Take Michigan, where 15% of the electorate was Black, according to exit polls four years ago. Imprecise extrapolation puts that at roughly 724,000 of the 4.8 million votes cast statewide. Hillary Clinton claimed 92% of them and still came up 10,704 votes short. If she had swung the Black vote by just one percentage point, Michigan and its 16 electoral votes would have gone her way.
To be fair, the Black vote on its own isn’t why Clinton came up short. In Wisconsin, Trump won by 22,748 votes four years ago. The state’s electorate was 7% Black then, or roughly 208,000 Black votes. Clinton won 92% of them. That again puts Clinton within striking distance only had she carried 95% of them — a figure she didn’t reach anywhere.

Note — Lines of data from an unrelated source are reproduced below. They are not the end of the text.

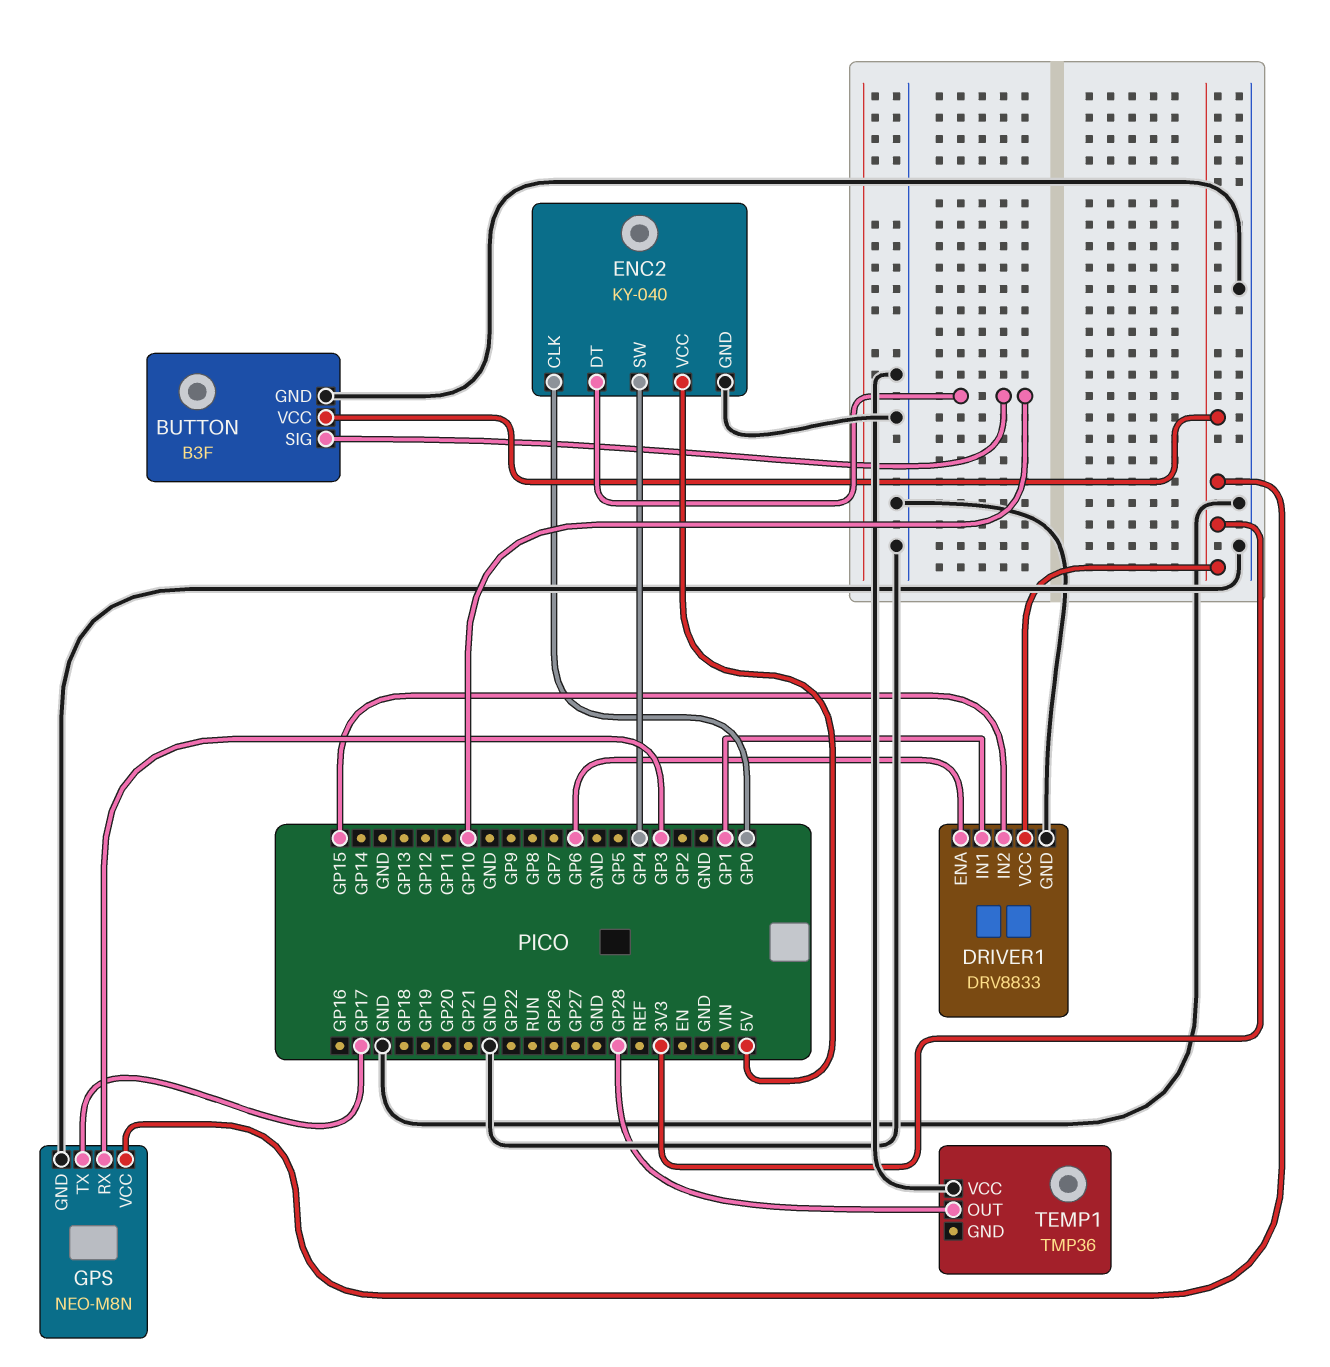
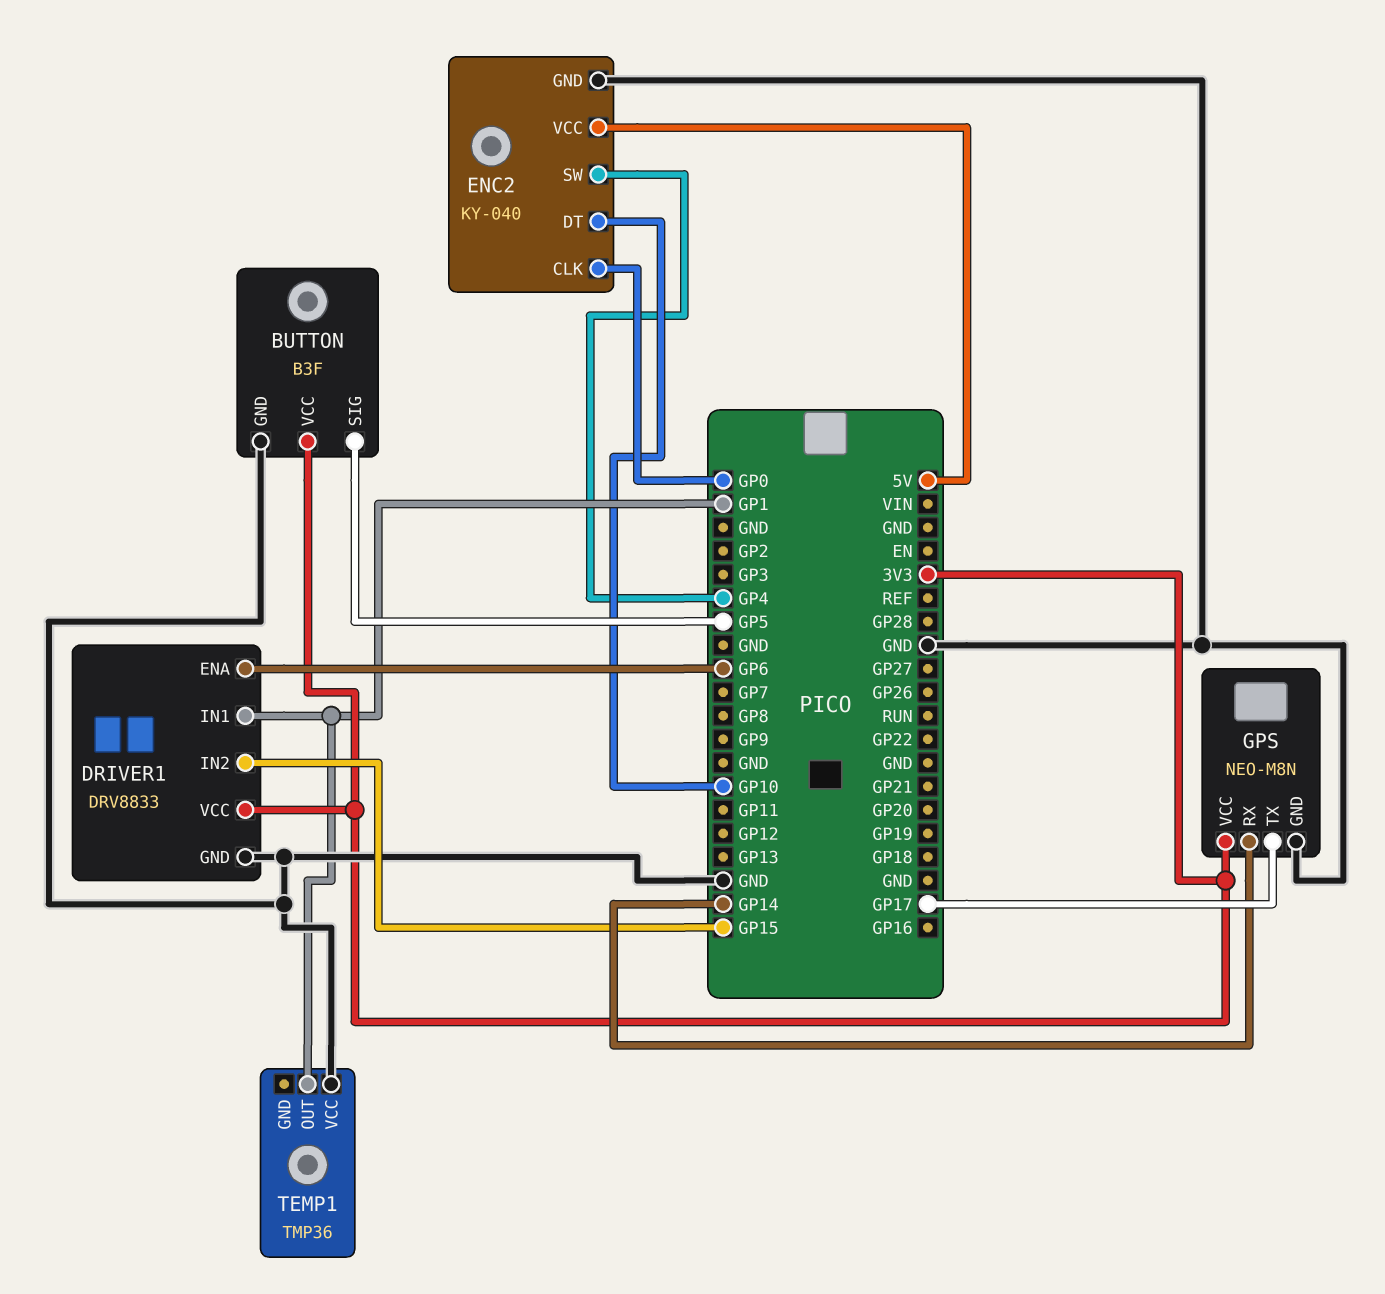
BUTTON pin SIG: GP10 -> GP5
GPS pin RX: GP3 -> GP14
TEMP1 pin OUT: GP28 -> GP1

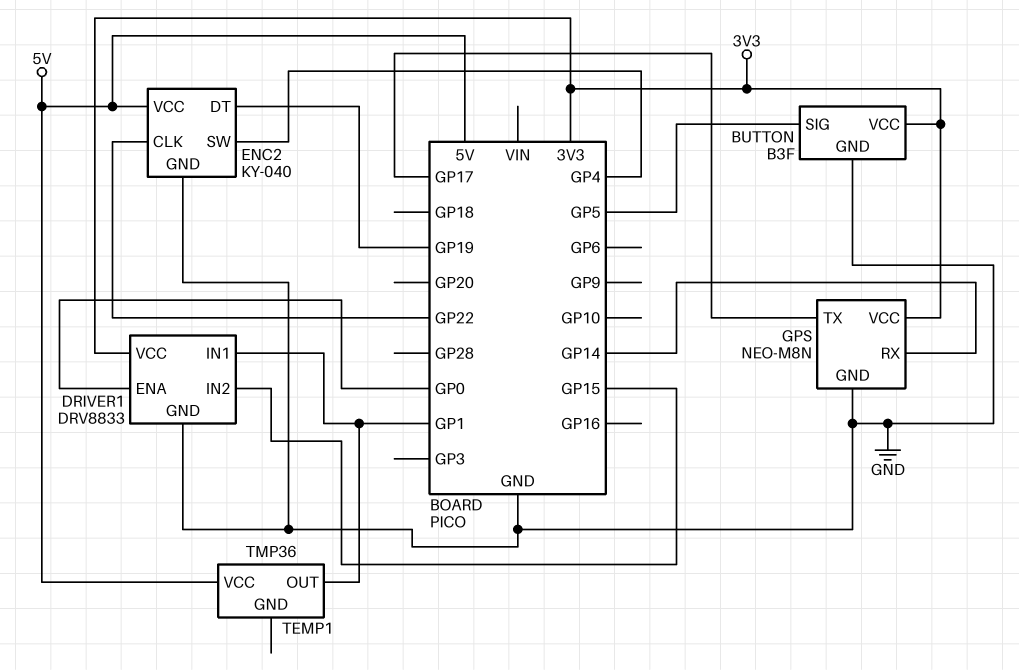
DRIVER1 pin ENA: GP6 -> GP0
ENC2 pin CLK: GP0 -> GP22
ENC2 pin DT: GP10 -> GP19
TEMP1 pin VCC: GND -> 5V

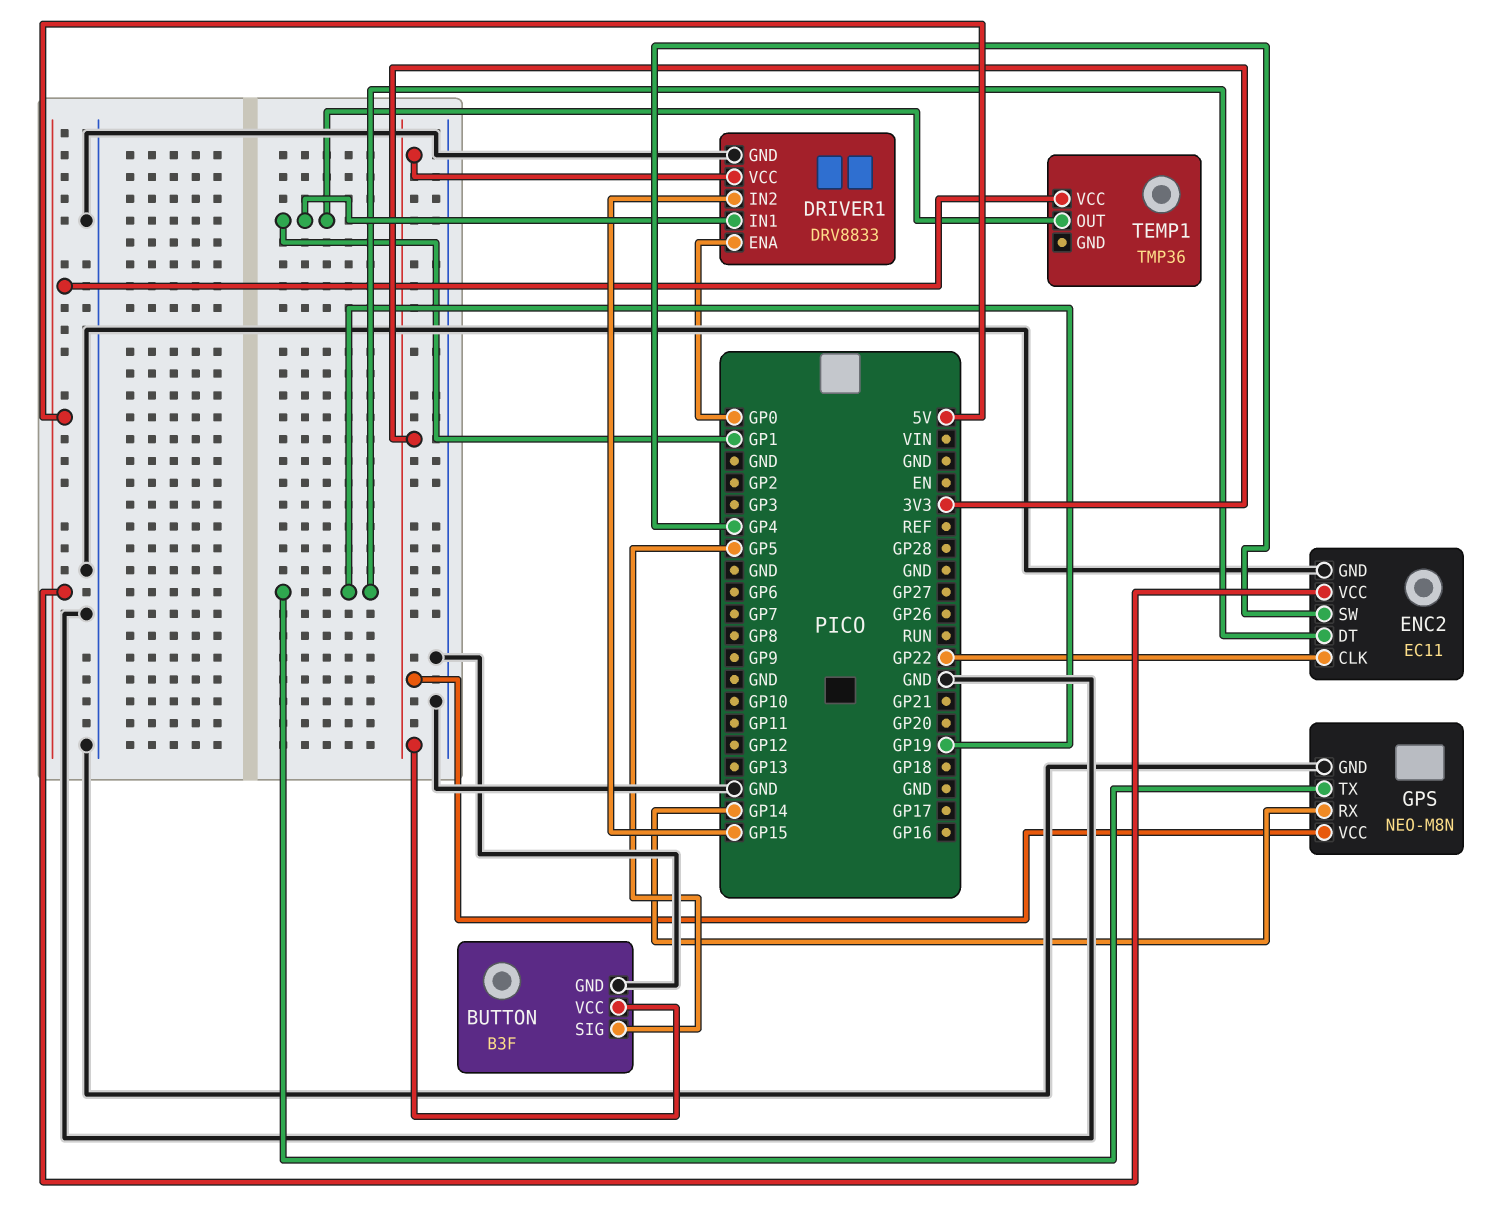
ENC2: KY-040 -> EC11
GPS pin TX: GP17 -> GP19

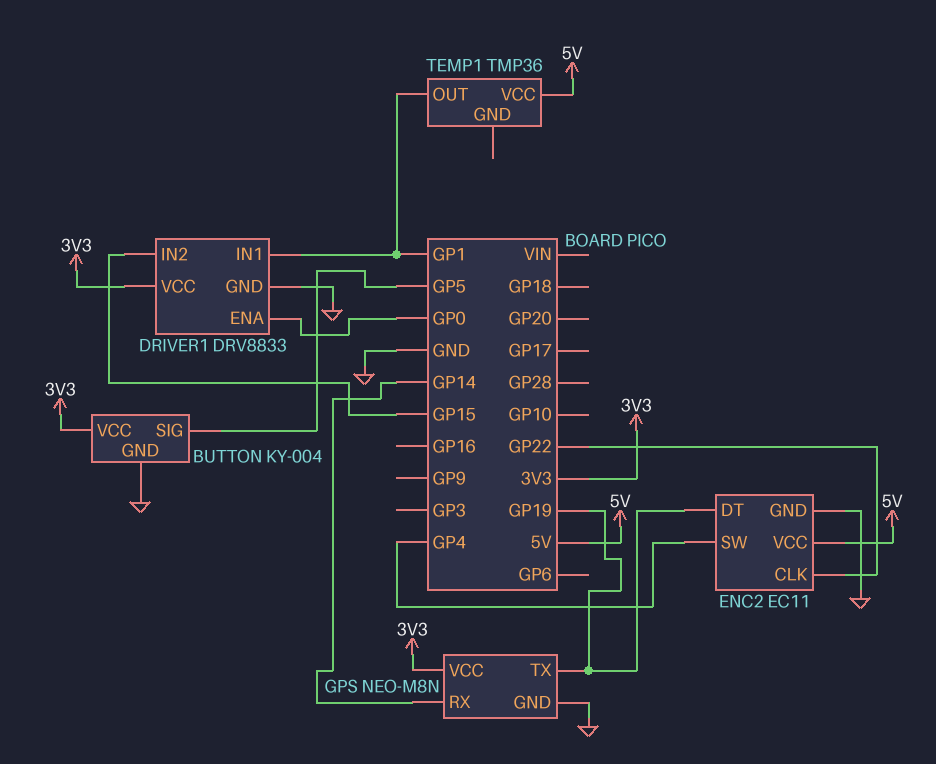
BUTTON: B3F -> KY-004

Still, margins matter in politics, and third-party races have a whole host of complicating factors when the contenders are legitimately trying to make a point or even dream of winning. They seldom “cost” the two-party system’s nominees a win but can complicate things. For instance, Al Gore lost Florida — and thus the White House — in 2000 because roughly 300,000 Democrats voted for George W. Bush in a state that was decided by 537 votes. Third-party contender Ralph Nader’s 97,488 votes weren’t the sole reason he lost, but they sure didn’t help Gore either.
If you don’t think West could have a similar effect, ask yourself this: Are you sure you don’t have five neighbors in your precinct who could throw West their vote for a giggle?